(Dataset begins)

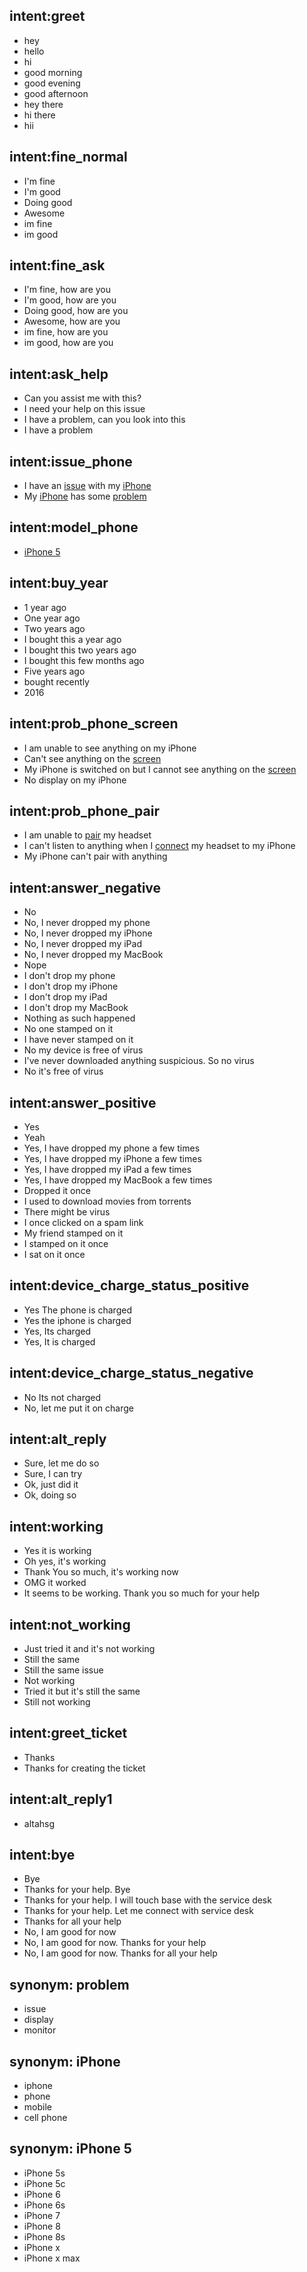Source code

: ## intent:greet
- hey
- hello
- hi
- good morning
- good evening
- good afternoon
- hey there
- hi there
- hii

## intent:fine_normal
- I'm fine
- I'm good
- Doing good
- Awesome
- im fine
- im good

## intent:fine_ask
- I'm fine, how are you
- I'm good, how are you
- Doing good, how are you
- Awesome, how are you
- im fine, how are you
- im good, how are you

## intent:ask_help
- Can you assist me with this?
- I need your help on this issue
- I have a problem, can you look into this
- I have a problem

## intent:issue_phone
- I have an [issue](notify_problem) with my [iPhone](device_name)
- My [iPhone](device_name) has some [problem](notify_problem)

## intent:model_phone
- [iPhone 5](model_name)

## intent:buy_year
- 1 year ago
- One year ago
- Two years ago
- I bought this a year ago
- I bought this two years ago
- I bought this few months ago
- Five years ago
- bought recently
- 2016

## intent:prob_phone_screen
- I am unable to see anything on my iPhone
- Can't see anything on the [screen](problem)
- My iPhone is switched on but I cannot see anything on the [screen](problem)
- No display on my iPhone

## intent:prob_phone_pair
- I am unable to [pair](problem) my headset 
- I can't listen to anything when I [connect](problem) my headset to my iPhone
- My iPhone can't pair with anything

## intent:answer_negative
- No
- No, I never dropped my phone
- No, I never dropped my iPhone
- No, I never dropped my iPad
- No, I never dropped my MacBook
- Nope
- I don't drop my phone
- I don't drop my iPhone
- I don't drop my iPad
- I don't drop my MacBook
- Nothing as such happened
- No one stamped on it
- I have never stamped on it
- No my device is free of virus
- I've never downloaded anything suspicious. So no virus
- No it's free of virus

## intent:answer_positive
- Yes
- Yeah
- Yes, I have dropped my phone a few times
- Yes, I have dropped my iPhone a few times
- Yes, I have dropped my iPad a few times
- Yes, I have dropped my MacBook a few times
- Dropped it once
- I used to download movies from torrents
- There might be virus
- I once clicked on a spam link
- My friend stamped on it
- I stamped on it once
- I sat on it once

## intent:device_charge_status_positive
- Yes The phone is charged
- Yes the iphone is charged
- Yes, Its charged
- Yes, It is charged

## intent:device_charge_status_negative
- No Its not charged
- No, let me put it on charge

## intent:alt_reply
- Sure, let me do so
- Sure, I can try
- Ok, just did it
- Ok, doing so

## intent:working
- Yes it is working
- Oh yes, it's working
- Thank You so much, it's working now
- OMG it worked
- It seems to be working. Thank you so much for your help

## intent:not_working
- Just tried it and it's not working
- Still the same
- Still the same issue
- Not working
- Tried it but it's still the same
- Still not working

## intent:greet_ticket
- Thanks
- Thanks for creating the ticket

## intent:alt_reply1
- altahsg

## intent:bye
- Bye
- Thanks for your help. Bye
- Thanks for your help. I will touch base with the service desk
- Thanks for your help. Let me connect with service desk
- Thanks for all your help
- No, I am good for now
- No, I am good for now. Thanks for your help
- No, I am good for now. Thanks for all your help

## synonym: problem
- issue
- display
- monitor

## synonym: iPhone
- iphone
- phone
- mobile
- cell phone

## synonym: iPhone 5
- iPhone 5s
- iPhone 5c
- iPhone 6
- iPhone 6s
- iPhone 7
- iPhone 8
- iPhone 8s
- iPhone x
- iPhone x max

(Dataset ends)

Task description
When you reach the line containing "- [iPhone 5](model_name)" in the data above, start copying exactly, and stop after the line containing "- My iPhone can't pair with anything".

Response for this exercise
- [iPhone 5](model_name)

## intent:buy_year
- 1 year ago
- One year ago
- Two years ago
- I bought this a year ago
- I bought this two years ago
- I bought this few months ago
- Five years ago
- bought recently
- 2016

## intent:prob_phone_screen
- I am unable to see anything on my iPhone
- Can't see anything on the [screen](problem)
- My iPhone is switched on but I cannot see anything on the [screen](problem)
- No display on my iPhone

## intent:prob_phone_pair
- I am unable to [pair](problem) my headset 
- I can't listen to anything when I [connect](problem) my headset to my iPhone
- My iPhone can't pair with anything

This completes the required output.